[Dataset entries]

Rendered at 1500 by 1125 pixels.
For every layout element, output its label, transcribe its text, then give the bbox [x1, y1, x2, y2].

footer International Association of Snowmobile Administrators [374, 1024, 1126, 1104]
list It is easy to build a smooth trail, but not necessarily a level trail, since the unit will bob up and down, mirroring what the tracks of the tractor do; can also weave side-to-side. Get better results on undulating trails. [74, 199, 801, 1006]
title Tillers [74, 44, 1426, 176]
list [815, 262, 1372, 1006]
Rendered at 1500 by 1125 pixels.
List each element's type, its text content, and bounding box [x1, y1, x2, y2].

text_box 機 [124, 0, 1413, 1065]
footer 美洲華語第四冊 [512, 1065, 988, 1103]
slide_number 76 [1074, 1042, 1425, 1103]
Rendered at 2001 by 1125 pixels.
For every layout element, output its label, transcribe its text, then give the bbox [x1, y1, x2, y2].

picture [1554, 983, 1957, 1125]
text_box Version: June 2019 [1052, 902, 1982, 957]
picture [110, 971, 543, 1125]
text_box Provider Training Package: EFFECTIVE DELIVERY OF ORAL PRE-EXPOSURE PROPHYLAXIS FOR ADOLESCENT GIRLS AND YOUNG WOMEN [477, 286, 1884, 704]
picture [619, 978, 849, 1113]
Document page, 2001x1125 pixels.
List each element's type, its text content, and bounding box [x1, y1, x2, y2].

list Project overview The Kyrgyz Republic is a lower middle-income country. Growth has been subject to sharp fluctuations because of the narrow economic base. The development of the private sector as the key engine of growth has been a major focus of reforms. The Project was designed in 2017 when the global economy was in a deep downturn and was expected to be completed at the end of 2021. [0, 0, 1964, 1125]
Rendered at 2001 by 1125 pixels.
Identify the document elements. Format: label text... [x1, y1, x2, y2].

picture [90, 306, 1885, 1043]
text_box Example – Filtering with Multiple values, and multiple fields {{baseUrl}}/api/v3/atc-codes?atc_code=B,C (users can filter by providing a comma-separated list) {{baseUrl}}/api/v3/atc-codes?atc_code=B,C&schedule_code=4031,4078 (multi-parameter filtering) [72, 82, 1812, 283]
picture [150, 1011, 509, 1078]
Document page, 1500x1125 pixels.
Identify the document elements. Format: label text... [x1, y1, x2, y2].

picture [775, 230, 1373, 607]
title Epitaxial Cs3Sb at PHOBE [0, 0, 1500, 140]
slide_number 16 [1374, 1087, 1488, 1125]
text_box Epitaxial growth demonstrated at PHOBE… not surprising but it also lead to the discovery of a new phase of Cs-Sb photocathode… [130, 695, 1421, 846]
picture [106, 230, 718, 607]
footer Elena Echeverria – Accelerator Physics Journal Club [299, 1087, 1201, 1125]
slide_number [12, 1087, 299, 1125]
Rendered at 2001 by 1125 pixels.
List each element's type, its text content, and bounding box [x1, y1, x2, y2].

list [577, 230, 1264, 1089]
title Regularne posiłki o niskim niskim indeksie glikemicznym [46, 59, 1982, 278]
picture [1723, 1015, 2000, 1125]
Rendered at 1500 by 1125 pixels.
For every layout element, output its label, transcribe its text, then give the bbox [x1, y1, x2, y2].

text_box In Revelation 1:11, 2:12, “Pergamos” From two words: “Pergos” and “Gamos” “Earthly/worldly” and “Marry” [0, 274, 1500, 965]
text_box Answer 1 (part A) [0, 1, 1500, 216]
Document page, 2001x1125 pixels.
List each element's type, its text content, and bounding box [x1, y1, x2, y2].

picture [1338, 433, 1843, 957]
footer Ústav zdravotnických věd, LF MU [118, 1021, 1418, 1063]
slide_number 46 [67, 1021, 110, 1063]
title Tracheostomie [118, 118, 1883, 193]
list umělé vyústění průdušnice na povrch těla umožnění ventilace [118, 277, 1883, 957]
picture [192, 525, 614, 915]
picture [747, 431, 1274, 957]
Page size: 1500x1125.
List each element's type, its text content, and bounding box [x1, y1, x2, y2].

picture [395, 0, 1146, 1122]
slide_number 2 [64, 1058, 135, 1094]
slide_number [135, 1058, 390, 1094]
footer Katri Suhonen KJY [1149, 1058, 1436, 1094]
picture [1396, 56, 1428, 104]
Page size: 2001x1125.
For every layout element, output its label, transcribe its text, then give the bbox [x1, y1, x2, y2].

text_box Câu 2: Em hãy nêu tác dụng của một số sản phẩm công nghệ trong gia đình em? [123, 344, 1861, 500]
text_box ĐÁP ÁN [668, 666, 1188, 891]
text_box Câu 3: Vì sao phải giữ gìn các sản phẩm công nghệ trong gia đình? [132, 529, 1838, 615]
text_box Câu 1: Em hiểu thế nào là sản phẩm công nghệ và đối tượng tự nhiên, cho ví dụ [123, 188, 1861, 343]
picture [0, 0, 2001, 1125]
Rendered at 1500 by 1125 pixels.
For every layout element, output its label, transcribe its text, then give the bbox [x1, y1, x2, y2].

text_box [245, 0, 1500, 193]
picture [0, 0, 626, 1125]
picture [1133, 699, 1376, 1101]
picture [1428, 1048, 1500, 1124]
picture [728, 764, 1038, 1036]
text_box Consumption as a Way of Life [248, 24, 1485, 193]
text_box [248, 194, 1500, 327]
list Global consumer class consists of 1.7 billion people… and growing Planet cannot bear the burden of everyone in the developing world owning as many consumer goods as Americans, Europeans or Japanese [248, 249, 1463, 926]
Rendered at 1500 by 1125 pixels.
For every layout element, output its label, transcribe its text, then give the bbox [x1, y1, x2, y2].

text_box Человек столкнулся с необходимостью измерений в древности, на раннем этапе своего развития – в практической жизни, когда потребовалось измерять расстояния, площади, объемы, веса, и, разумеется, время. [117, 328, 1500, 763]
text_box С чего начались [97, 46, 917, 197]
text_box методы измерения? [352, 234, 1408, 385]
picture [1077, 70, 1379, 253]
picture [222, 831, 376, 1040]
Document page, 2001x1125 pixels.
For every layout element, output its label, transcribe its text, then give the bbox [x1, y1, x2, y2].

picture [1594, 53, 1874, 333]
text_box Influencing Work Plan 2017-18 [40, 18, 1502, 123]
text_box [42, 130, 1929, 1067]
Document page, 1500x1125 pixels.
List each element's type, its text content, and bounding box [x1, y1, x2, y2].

WHAT NEEDS TO BE DONE: Taking the records above, retype every line from the one with "Page size: 1500x1125." down to the one with "Page size: 2001x1125.", exactly and with nothing else.

TASK ANSWER:
Page size: 1500x1125.
List each element's type, its text content, and bounding box [x1, y1, x2, y2].

picture [395, 0, 1146, 1122]
slide_number 2 [64, 1058, 135, 1094]
slide_number [135, 1058, 390, 1094]
footer Katri Suhonen KJY [1149, 1058, 1436, 1094]
picture [1396, 56, 1428, 104]
Page size: 2001x1125.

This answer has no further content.